Exercise goal
Could you copy the entries below word for word, leaving out the pictures?

[Data entries]
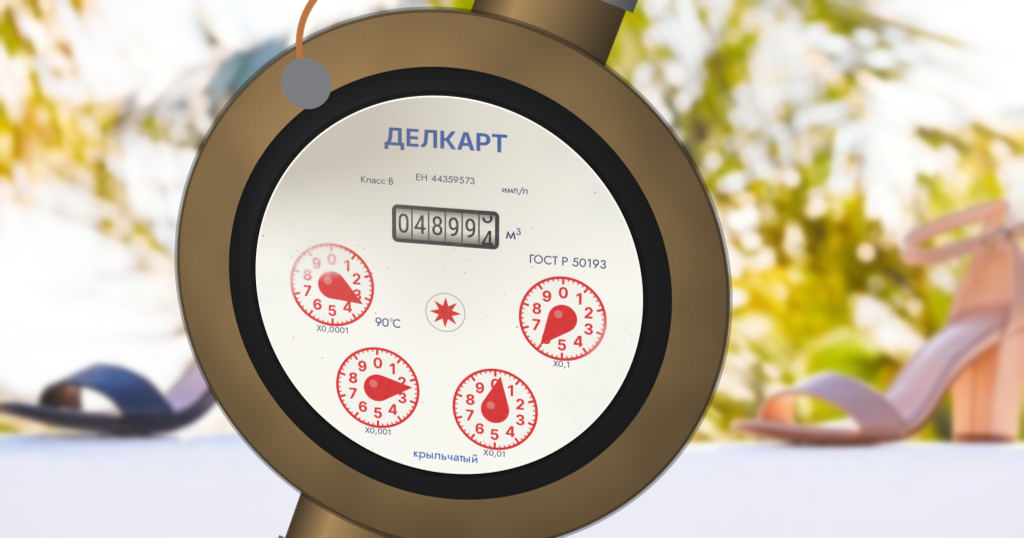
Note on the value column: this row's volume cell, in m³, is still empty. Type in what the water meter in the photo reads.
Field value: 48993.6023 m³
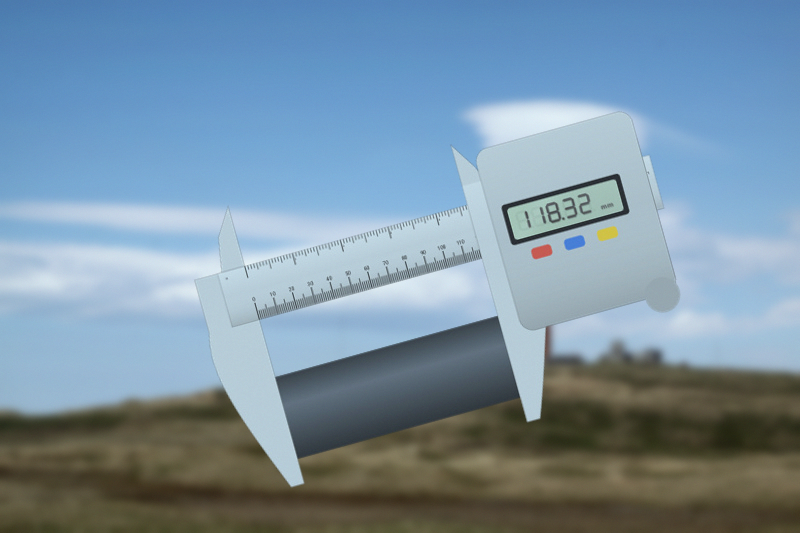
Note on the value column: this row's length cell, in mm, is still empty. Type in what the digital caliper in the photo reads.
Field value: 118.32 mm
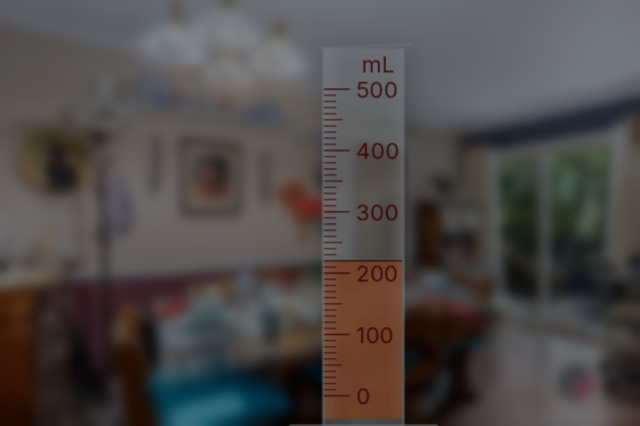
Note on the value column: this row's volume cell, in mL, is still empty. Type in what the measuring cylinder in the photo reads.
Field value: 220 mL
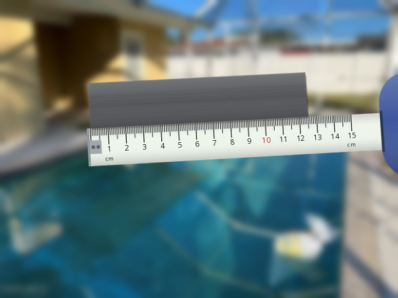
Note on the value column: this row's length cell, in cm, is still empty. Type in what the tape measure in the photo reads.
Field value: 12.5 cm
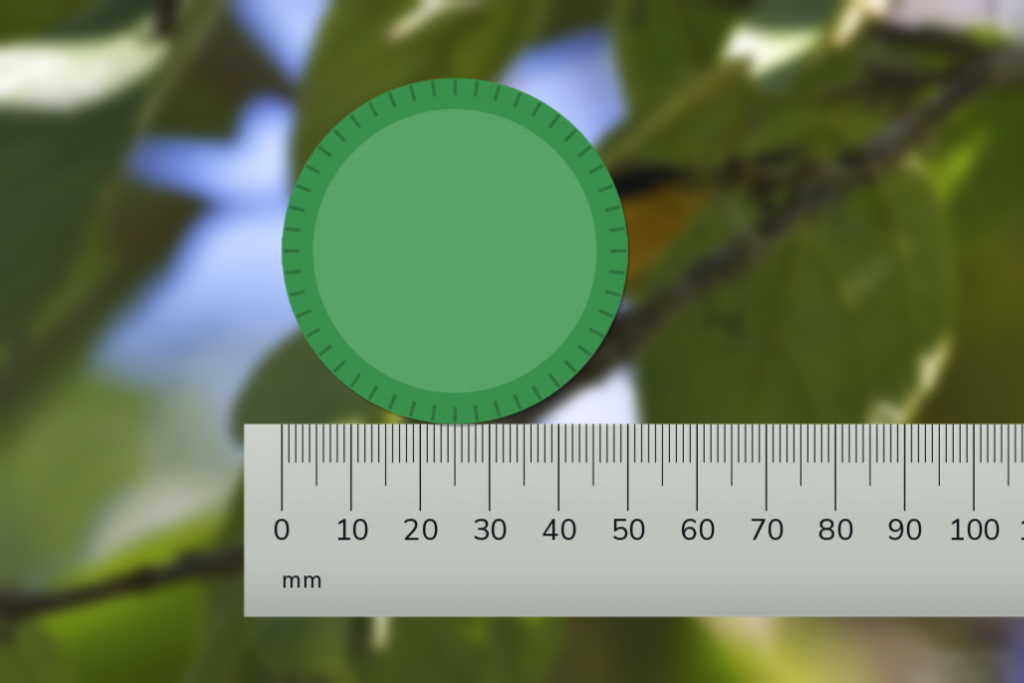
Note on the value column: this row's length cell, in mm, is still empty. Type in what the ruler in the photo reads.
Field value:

Answer for the task
Note on the value column: this row's volume cell, in m³, is still empty. Type in what the water meter in the photo reads.
Field value: 48993.6023 m³
Note on the value column: this row's length cell, in mm, is still empty. Type in what the digital caliper in the photo reads.
Field value: 118.32 mm
Note on the value column: this row's volume cell, in mL, is still empty. Type in what the measuring cylinder in the photo reads.
Field value: 220 mL
Note on the value column: this row's length cell, in cm, is still empty. Type in what the tape measure in the photo reads.
Field value: 12.5 cm
Note on the value column: this row's length cell, in mm, is still empty. Type in what the ruler in the photo reads.
Field value:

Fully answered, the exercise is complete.